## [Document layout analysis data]
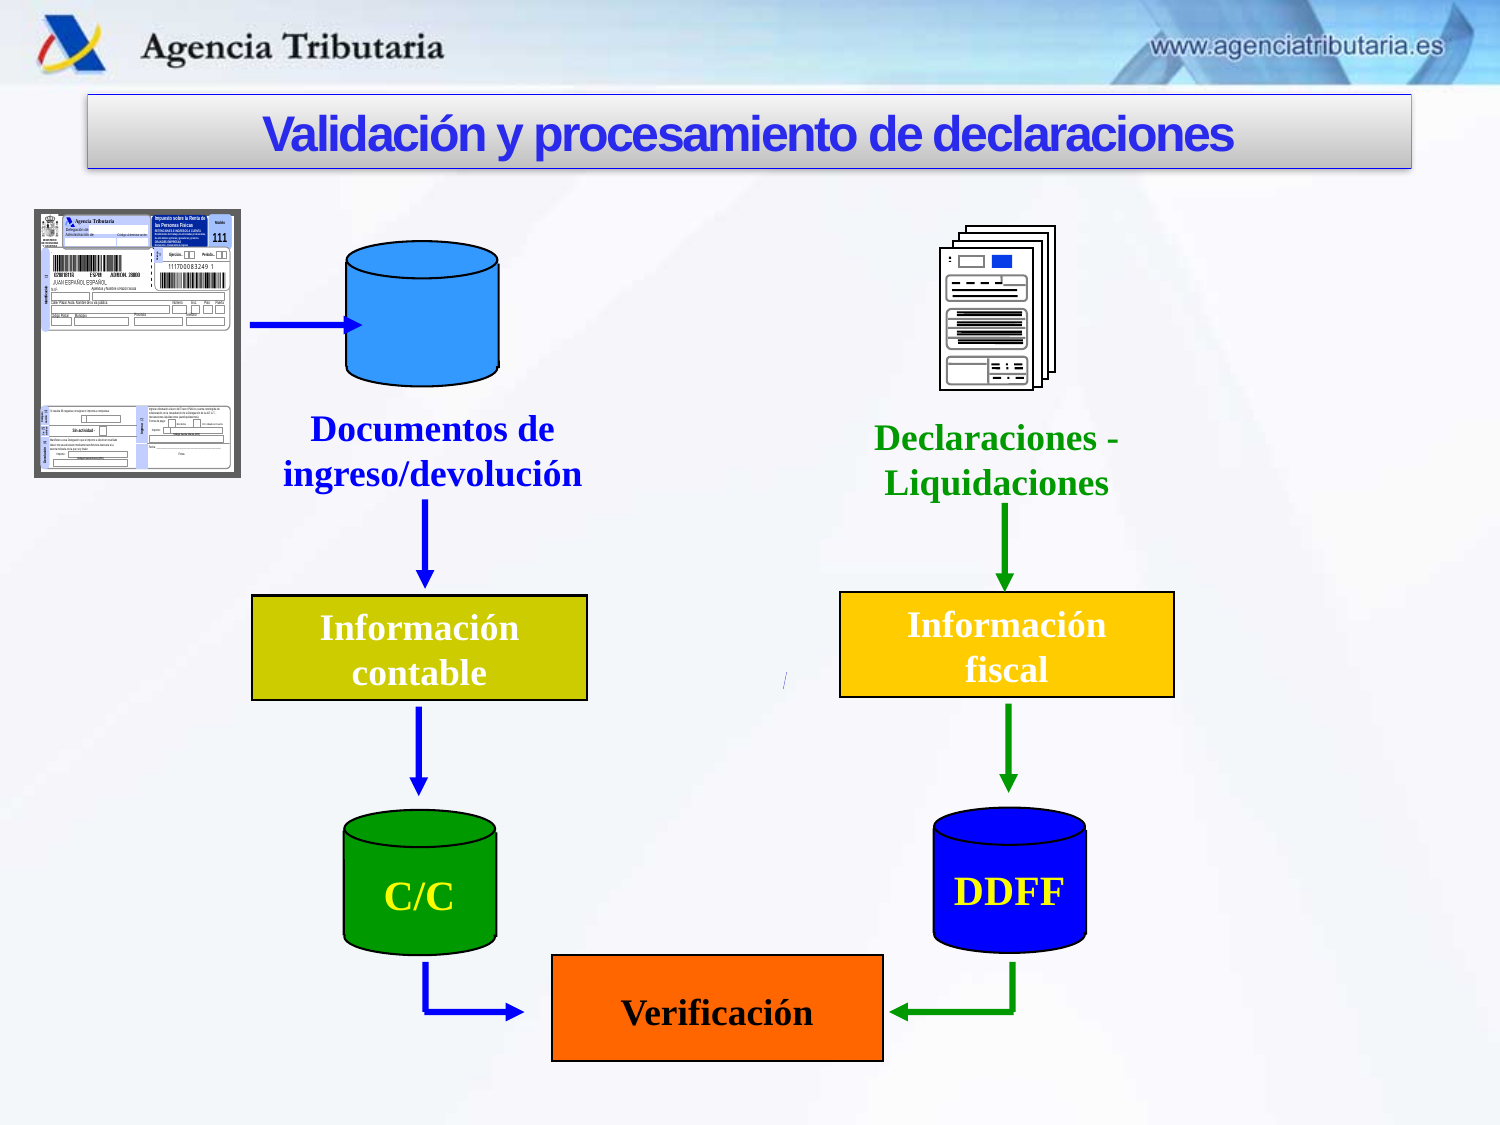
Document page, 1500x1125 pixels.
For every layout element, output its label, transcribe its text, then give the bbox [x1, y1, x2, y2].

text_box [141, 461, 424, 537]
text_box [1005, 461, 1325, 537]
text_box [426, 461, 1004, 537]
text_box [940, 225, 1056, 391]
text_box Verificación [551, 955, 883, 1062]
text_box [412, 706, 425, 797]
text_box [418, 499, 432, 589]
text_box [889, 1005, 1014, 1019]
text_box Validación y procesamiento de declaraciones [87, 93, 1412, 169]
text_box Declaraciones - Liquidaciones [830, 405, 1163, 510]
text_box Documentos de ingreso/devolución [266, 396, 599, 502]
text_box [424, 1005, 525, 1019]
text_box Información contable [252, 595, 587, 700]
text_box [345, 240, 499, 387]
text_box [932, 807, 1087, 954]
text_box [342, 809, 497, 956]
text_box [37, 212, 238, 476]
text_box [998, 502, 1011, 593]
text_box [1002, 703, 1015, 793]
picture [0, 0, 1500, 1125]
text_box Información fiscal [839, 592, 1175, 697]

## [Exercise goal]
An exact restatement of every record is required. Omit the images.

## [Response]
Document page, 1500x1125 pixels.
For every layout element, output its label, transcribe its text, then give the bbox [x1, y1, x2, y2].

text_box [141, 461, 424, 537]
text_box [1005, 461, 1325, 537]
text_box [426, 461, 1004, 537]
text_box [940, 225, 1056, 391]
text_box Verificación [551, 955, 883, 1062]
text_box [412, 706, 425, 797]
text_box [418, 499, 432, 589]
text_box [889, 1005, 1014, 1019]
text_box Validación y procesamiento de declaraciones [87, 93, 1412, 169]
text_box Declaraciones - Liquidaciones [830, 405, 1163, 510]
text_box Documentos de ingreso/devolución [266, 396, 599, 502]
text_box [424, 1005, 525, 1019]
text_box Información contable [252, 595, 587, 700]
text_box [345, 240, 499, 387]
text_box [932, 807, 1087, 954]
text_box [342, 809, 497, 956]
text_box [37, 212, 238, 476]
text_box [998, 502, 1011, 593]
text_box [1002, 703, 1015, 793]
picture [0, 0, 1500, 1125]
text_box Información fiscal [839, 592, 1175, 697]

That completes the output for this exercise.